• Dataset entries
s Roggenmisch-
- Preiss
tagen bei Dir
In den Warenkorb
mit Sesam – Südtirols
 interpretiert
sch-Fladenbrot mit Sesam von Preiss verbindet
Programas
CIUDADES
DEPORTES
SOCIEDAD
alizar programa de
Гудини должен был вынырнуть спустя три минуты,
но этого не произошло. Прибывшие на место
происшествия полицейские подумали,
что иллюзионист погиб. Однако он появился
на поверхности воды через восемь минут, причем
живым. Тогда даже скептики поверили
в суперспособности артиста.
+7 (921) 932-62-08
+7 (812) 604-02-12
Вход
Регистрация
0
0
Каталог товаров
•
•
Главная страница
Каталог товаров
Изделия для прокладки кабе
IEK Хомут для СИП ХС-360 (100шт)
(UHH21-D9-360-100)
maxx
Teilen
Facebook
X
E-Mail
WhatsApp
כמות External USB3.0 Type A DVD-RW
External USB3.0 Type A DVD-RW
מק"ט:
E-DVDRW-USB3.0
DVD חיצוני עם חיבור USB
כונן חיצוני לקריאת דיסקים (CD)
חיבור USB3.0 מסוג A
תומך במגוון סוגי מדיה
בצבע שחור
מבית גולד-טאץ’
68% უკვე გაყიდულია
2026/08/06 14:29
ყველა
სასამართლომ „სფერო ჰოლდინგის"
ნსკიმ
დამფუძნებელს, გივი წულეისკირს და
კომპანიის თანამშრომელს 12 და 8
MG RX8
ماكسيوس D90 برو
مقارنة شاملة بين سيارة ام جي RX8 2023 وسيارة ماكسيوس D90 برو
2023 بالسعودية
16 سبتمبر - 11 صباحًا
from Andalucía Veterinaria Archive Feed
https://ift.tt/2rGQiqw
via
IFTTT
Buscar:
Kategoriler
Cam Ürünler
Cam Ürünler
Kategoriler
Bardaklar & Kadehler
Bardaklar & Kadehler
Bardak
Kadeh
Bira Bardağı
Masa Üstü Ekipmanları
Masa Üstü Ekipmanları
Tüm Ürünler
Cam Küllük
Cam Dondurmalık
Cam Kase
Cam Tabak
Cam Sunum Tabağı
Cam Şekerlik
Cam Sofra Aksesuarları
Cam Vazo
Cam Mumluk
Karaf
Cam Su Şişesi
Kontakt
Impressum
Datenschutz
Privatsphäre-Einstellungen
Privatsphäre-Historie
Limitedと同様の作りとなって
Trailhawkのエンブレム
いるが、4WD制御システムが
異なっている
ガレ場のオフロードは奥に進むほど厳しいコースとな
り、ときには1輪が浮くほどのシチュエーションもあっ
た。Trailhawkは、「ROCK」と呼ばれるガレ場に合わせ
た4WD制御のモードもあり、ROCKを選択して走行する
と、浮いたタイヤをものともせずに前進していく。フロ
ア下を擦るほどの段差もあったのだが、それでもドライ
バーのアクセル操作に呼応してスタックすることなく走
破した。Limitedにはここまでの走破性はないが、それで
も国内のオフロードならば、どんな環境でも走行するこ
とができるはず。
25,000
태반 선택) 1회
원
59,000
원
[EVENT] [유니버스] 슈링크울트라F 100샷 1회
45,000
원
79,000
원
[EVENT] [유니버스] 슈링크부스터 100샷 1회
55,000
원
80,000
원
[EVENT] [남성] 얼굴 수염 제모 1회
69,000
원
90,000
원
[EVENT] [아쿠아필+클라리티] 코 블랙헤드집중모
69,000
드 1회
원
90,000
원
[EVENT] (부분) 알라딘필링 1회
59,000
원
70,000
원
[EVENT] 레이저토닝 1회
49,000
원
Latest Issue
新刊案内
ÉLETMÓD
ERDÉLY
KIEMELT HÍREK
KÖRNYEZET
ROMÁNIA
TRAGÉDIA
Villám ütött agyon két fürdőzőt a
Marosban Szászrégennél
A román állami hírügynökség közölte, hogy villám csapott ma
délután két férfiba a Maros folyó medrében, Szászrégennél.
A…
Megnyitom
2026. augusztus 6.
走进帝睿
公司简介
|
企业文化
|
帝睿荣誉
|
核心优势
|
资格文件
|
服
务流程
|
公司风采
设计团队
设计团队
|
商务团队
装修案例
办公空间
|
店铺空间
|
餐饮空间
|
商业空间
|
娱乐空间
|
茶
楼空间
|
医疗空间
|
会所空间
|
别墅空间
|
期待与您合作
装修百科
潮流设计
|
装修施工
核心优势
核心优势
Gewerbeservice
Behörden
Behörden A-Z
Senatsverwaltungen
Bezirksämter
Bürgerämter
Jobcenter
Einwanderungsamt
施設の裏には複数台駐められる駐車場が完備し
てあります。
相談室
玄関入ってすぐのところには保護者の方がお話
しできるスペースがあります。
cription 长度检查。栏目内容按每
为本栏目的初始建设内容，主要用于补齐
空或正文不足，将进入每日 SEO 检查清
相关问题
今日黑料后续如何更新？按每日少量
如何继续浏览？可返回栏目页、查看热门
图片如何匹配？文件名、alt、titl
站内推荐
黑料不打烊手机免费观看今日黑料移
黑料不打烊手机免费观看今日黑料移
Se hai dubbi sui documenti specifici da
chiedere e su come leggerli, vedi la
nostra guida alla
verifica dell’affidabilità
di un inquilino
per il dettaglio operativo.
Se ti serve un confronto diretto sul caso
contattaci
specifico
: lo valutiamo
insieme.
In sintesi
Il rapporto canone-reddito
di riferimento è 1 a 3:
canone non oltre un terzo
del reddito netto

• DIRECTIVE
Send back every entry precisely as given.

• RESPONSE AREA
s Roggenmisch-
- Preiss
tagen bei Dir
In den Warenkorb
mit Sesam – Südtirols
 interpretiert
sch-Fladenbrot mit Sesam von Preiss verbindet
Programas
CIUDADES
DEPORTES
SOCIEDAD
alizar programa de
Гудини должен был вынырнуть спустя три минуты,
но этого не произошло. Прибывшие на место
происшествия полицейские подумали,
что иллюзионист погиб. Однако он появился
на поверхности воды через восемь минут, причем
живым. Тогда даже скептики поверили
в суперспособности артиста.
+7 (921) 932-62-08
+7 (812) 604-02-12
Вход
Регистрация
0
0
Каталог товаров
•
•
Главная страница
Каталог товаров
Изделия для прокладки кабе
IEK Хомут для СИП ХС-360 (100шт)
(UHH21-D9-360-100)
maxx
Teilen
Facebook
X
E-Mail
WhatsApp
כמות External USB3.0 Type A DVD-RW
External USB3.0 Type A DVD-RW
מק"ט:
E-DVDRW-USB3.0
DVD חיצוני עם חיבור USB
כונן חיצוני לקריאת דיסקים (CD)
חיבור USB3.0 מסוג A
תומך במגוון סוגי מדיה
בצבע שחור
מבית גולד-טאץ’
68% უკვე გაყიდულია
2026/08/06 14:29
ყველა
სასამართლომ „სფერო ჰოლდინგის"
ნსკიმ
დამფუძნებელს, გივი წულეისკირს და
კომპანიის თანამშრომელს 12 და 8
MG RX8
ماكسيوس D90 برو
مقارنة شاملة بين سيارة ام جي RX8 2023 وسيارة ماكسيوس D90 برو
2023 بالسعودية
16 سبتمبر - 11 صباحًا
from Andalucía Veterinaria Archive Feed
https://ift.tt/2rGQiqw
via
IFTTT
Buscar:
Kategoriler
Cam Ürünler
Cam Ürünler
Kategoriler
Bardaklar & Kadehler
Bardaklar & Kadehler
Bardak
Kadeh
Bira Bardağı
Masa Üstü Ekipmanları
Masa Üstü Ekipmanları
Tüm Ürünler
Cam Küllük
Cam Dondurmalık
Cam Kase
Cam Tabak
Cam Sunum Tabağı
Cam Şekerlik
Cam Sofra Aksesuarları
Cam Vazo
Cam Mumluk
Karaf
Cam Su Şişesi
Kontakt
Impressum
Datenschutz
Privatsphäre-Einstellungen
Privatsphäre-Historie
Limitedと同様の作りとなって
Trailhawkのエンブレム
いるが、4WD制御システムが
異なっている
ガレ場のオフロードは奥に進むほど厳しいコースとな
り、ときには1輪が浮くほどのシチュエーションもあっ
た。Trailhawkは、「ROCK」と呼ばれるガレ場に合わせ
た4WD制御のモードもあり、ROCKを選択して走行する
と、浮いたタイヤをものともせずに前進していく。フロ
ア下を擦るほどの段差もあったのだが、それでもドライ
バーのアクセル操作に呼応してスタックすることなく走
破した。Limitedにはここまでの走破性はないが、それで
も国内のオフロードならば、どんな環境でも走行するこ
とができるはず。
25,000
태반 선택) 1회
원
59,000
원
[EVENT] [유니버스] 슈링크울트라F 100샷 1회
45,000
원
79,000
원
[EVENT] [유니버스] 슈링크부스터 100샷 1회
55,000
원
80,000
원
[EVENT] [남성] 얼굴 수염 제모 1회
69,000
원
90,000
원
[EVENT] [아쿠아필+클라리티] 코 블랙헤드집중모
69,000
드 1회
원
90,000
원
[EVENT] (부분) 알라딘필링 1회
59,000
원
70,000
원
[EVENT] 레이저토닝 1회
49,000
원
Latest Issue
新刊案内
ÉLETMÓD
ERDÉLY
KIEMELT HÍREK
KÖRNYEZET
ROMÁNIA
TRAGÉDIA
Villám ütött agyon két fürdőzőt a
Marosban Szászrégennél
A román állami hírügynökség közölte, hogy villám csapott ma
délután két férfiba a Maros folyó medrében, Szászrégennél.
A…
Megnyitom
2026. augusztus 6.
走进帝睿
公司简介
|
企业文化
|
帝睿荣誉
|
核心优势
|
资格文件
|
服
务流程
|
公司风采
设计团队
设计团队
|
商务团队
装修案例
办公空间
|
店铺空间
|
餐饮空间
|
商业空间
|
娱乐空间
|
茶
楼空间
|
医疗空间
|
会所空间
|
别墅空间
|
期待与您合作
装修百科
潮流设计
|
装修施工
核心优势
核心优势
Gewerbeservice
Behörden
Behörden A-Z
Senatsverwaltungen
Bezirksämter
Bürgerämter
Jobcenter
Einwanderungsamt
施設の裏には複数台駐められる駐車場が完備し
てあります。
相談室
玄関入ってすぐのところには保護者の方がお話
しできるスペースがあります。
cription 长度检查。栏目内容按每
为本栏目的初始建设内容，主要用于补齐
空或正文不足，将进入每日 SEO 检查清
相关问题
今日黑料后续如何更新？按每日少量
如何继续浏览？可返回栏目页、查看热门
图片如何匹配？文件名、alt、titl
站内推荐
黑料不打烊手机免费观看今日黑料移
黑料不打烊手机免费观看今日黑料移
Se hai dubbi sui documenti specifici da
chiedere e su come leggerli, vedi la
nostra guida alla
verifica dell’affidabilità
di un inquilino
per il dettaglio operativo.
Se ti serve un confronto diretto sul caso
contattaci
specifico
: lo valutiamo
insieme.
In sintesi
Il rapporto canone-reddito
di riferimento è 1 a 3:
canone non oltre un terzo
del reddito netto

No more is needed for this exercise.